I use a small aluminium trolley used for carrying a medium sized suitcase with wheels.
All of the equipment mounted on the trolley must be insulated from the trolley!!!!
The foot of the trolley or in fact the entire trolley frame will act as the GTU grounding foot and will have a thin piece of wood mounted under it to insulate it from ground. There is NO direct connection to ground just capacitive coupling!
Typical equipment on board the trolley will include: Radio, GTU, an antenna tuner (ATU) fitted with a SWR and power meter, a battery possibly a deep cycle model, 18 to 50AH works well depending on you TX power. A mount for your resonant antenna and interconnecting cables. You may also incorporate a linear amp, additional battery required!
Setting up and getting on the air:
After constructing your station you will need to learn how to tune it. Set yourself up in a clear area away from any structures and start the tuning process.
It pays to have a pre resonated ¼ antenna for the band you wish to tune but it is possible to tune the antenna with your portable station.
Tune your radio midway on the desired band and switch to low power and AM or FM transmission. This will give you a nice continuous carrier signal to tune with.
The aim in tuning is to get the highest power into your antenna with the lowest SWR and the highest GTU current.
After successfully tuning your station to the best values switch your ATU to bypass, this should give you an indication of how resonant your antenna is and give you the opportunity to change its length to resonance.
After doing this switch your ATU back in circuit and retune, all should be good!
Now you are ready to switch to SSB and get on the air.
An analogue or digital voltmeter connected to your battery is a good addition for monitoring you battery state.
A valuable item in tuning your station is a Field Strength Meter. By setting it up a short distance from your station you can monitor your transmitted signal while tuning for maximum output.
Note: Every time you set up your station you will have to retune it because of differing ground conditions below the foot. You will learn which ground conditions work best and of course if your operating frequency band changes the GTU will also need to be re-tuned to optimise the ground current.
I have found beach sand to be poor but rocks near the waters edge to be good. Wet soil to be better than dry soil. You will see the results quickly when you compare different locations.
Six key points about the “ground plane”
1) The ground plane for any vertical antenna is just as important as the antenna itself and it will dictate the overall performance of the antenna system. It’s the “other half” of the antenna system and the use of a GTU will enable you to couple to this perfect ground plane without any trailing wires.

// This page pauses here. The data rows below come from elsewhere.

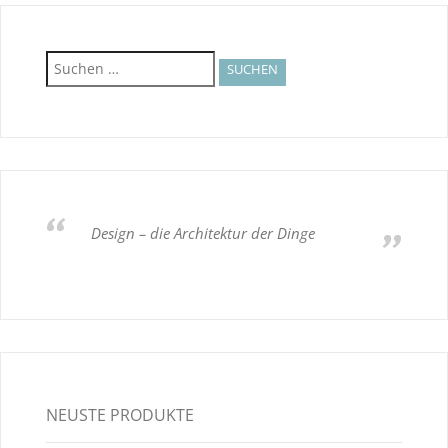
Suchen
nach:
Design – die Architektur der Dinge
NEUSTE PRODUKTE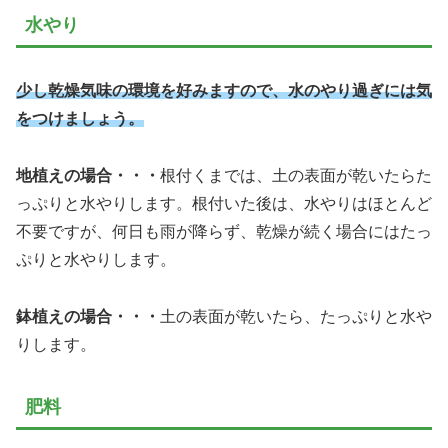
水やり
少し乾燥気味の環境を好みますので、水のやり過ぎには気
をつけましょう。
地植えの場合・・・
根付くまでは、土の表面が乾いたらた
っぷりと水やりします。根付いた後は、水やりはほとんど
不要ですが、何日も雨が降らず、乾燥が続く場合にはたっ
ぷりと水やりします。
鉢植えの場合・・・
土の表面が乾いたら、たっぷりと水や
りします。
肥料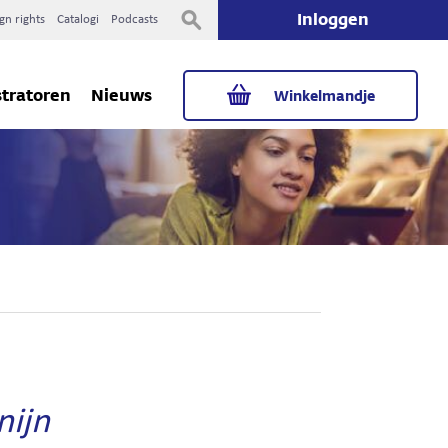
Inloggen
gn rights
Catalogi
Podcasts
stratoren
Nieuws
Winkelmandje
nijn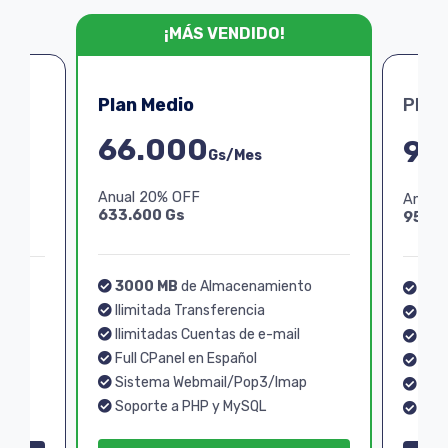
¡MÁS VENDIDO!
Plan Medio
Plan
66.000
99
Gs/Mes
Anual 20% OFF
Anual
633.600 Gs
950.4
3000 MB
de Almacenamiento
o
40
Ilimitada Transferencia
Ilim
Ilimitadas Cuentas de e-mail
Ilim
Full CPanel en Español
Full
Sistema Webmail/Pop3/Imap
p
Sis
Soporte a PHP y MySQL
Sopo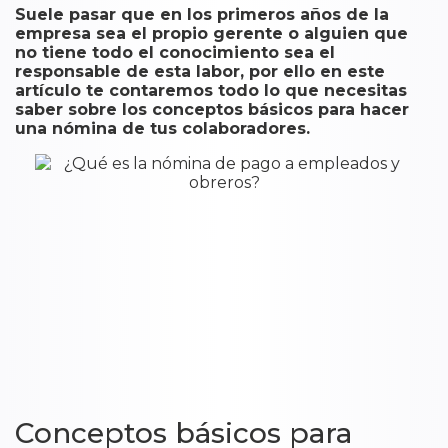
Suele pasar que en los primeros años de la
empresa sea el propio gerente o alguien que
no tiene todo el conocimiento sea el
responsable de esta labor, por ello en este
artículo te contaremos todo lo que necesitas
saber sobre los conceptos básicos para hacer
una nómina de tus colaboradores.
Conceptos básicos para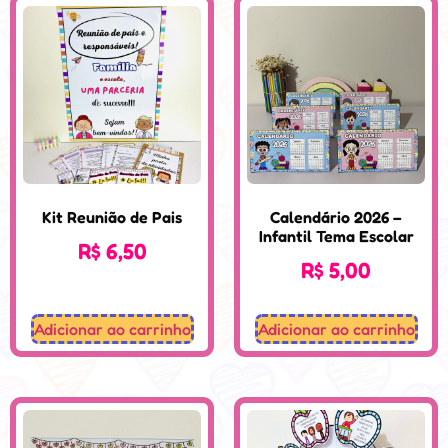
Kit Reunião de Pais
Calendário 2026 –
Infantil Tema Escolar
R$
6,50
R$
5,00
Adicionar ao carrinho
Adicionar ao carrinho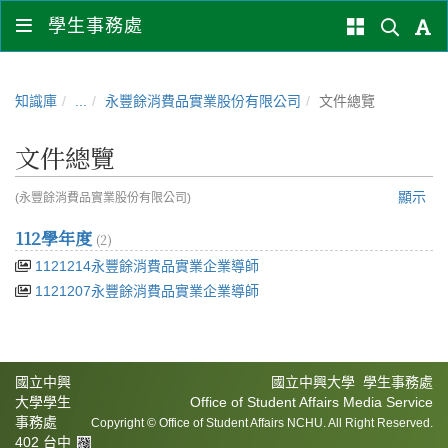
學生事務處
知識庫
...
永豐餘消費品實業股份有限公司
文件總覽
文件總覽
顯示
(永豐餘消費品實業股份有限公司)
112學年度
(2)
1121214永豐餘消費品實業企業導師
1121207永豐餘消費品實業企業導師
國立中興
國立中興大學 學生事務處
大學學生
Office of Student Affairs Media Service
事務處
Copyright © Office of Student Affairs NCHU. All Right Reserved.
402 台中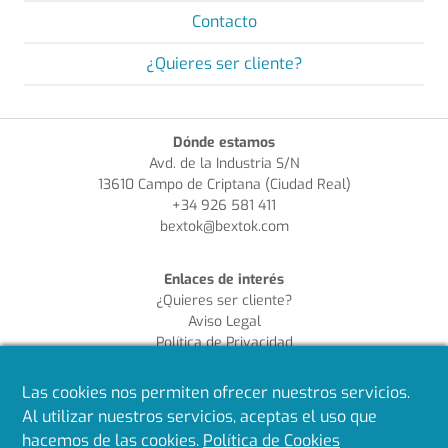
Contacto
¿Quieres ser cliente?
Dónde estamos
Avd. de la Industria S/N
13610 Campo de Criptana (Ciudad Real)
+34 926 581 411
bextok@bextok.com
Enlaces de interés
¿Quieres ser cliente?
Aviso Legal
Política de Privacidad
Política de Cookies
Política de Calidad
Las cookies nos permiten ofrecer nuestros servicios.
Al utilizar nuestros servicios, aceptas el uso que
Síguenos en redes
hacemos de las cookies.
Política de Cookies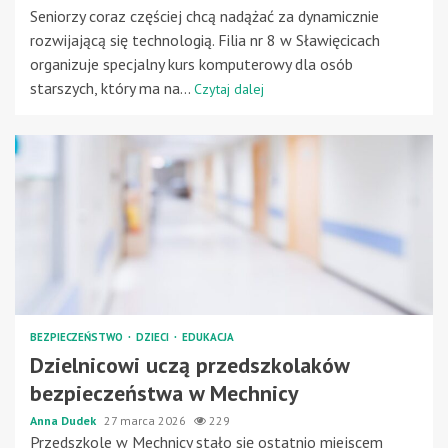
Seniorzy coraz częściej chcą nadążać za dynamicznie
rozwijającą się technologią. Filia nr 8 w Sławięcicach
organizuje specjalny kurs komputerowy dla osób
starszych, który ma na...
Czytaj dalej
BEZPIECZEŃSTWO
DZIECI
EDUKACJA
Dzielnicowi uczą przedszkolaków
bezpieczeństwa w Mechnicy
Anna Dudek
27 marca 2026
229
Przedszkole w Mechnicy stało się ostatnio miejscem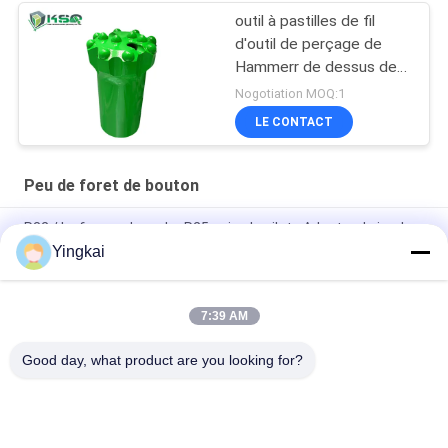
outil à pastilles de fil
d'outil de perçage de
Hammerr de dessus de
carrière de l'exploitation
Nogotiation MOQ:1
T45 de 89mm
LE CONTACT
Peu de foret de bouton
R32 / Le forage de roche R25 usine le pilote Adapter de jambe
de peu de perceuse de carbure de tungstène
Yingkai
Adaptateur pilote de dérive et de tunneling 12° de diamètre 40
mm pour les grands trous de coupe 35°
7:39 AM
Jambe de peu de foret de carbure de tungstène
Good day, what product are you looking for?
Catégories populaires
Tous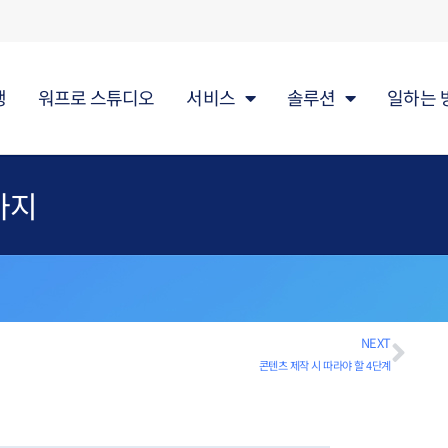
행
워프로 스튜디오
서비스
솔루션
일하는 
가지
NEXT
콘텐츠 제작 시 따라야 할 4단계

2) The complete radiated beam only forms several wavelengths from the antenna so a large ground-plane like the sea is ideal.
3) Multiple reflections from the sea in the “fresnel zone” dramatically improves performance.
4) The salt water of the sea creates a perfect ground-plane for the antenna to work against much like a sheet of copper stretching for many miles.
5) Operating near to the sea increases the ground wave and decreases the angle of radiation, this enhanced effect is only truly effective where the tide covers the sand even at “low tide”
6) Location: Operating close to the sea can see a 15-20dB increase to “low angle” receive and transmitted signals compared to locations even a short distance away from the sea.
Good luck with your station, if constructed correctly you will not be disappointed.
When a distant station asks you what antenna you are using you will have the opportunity to try and explain all this over the air, enjoy!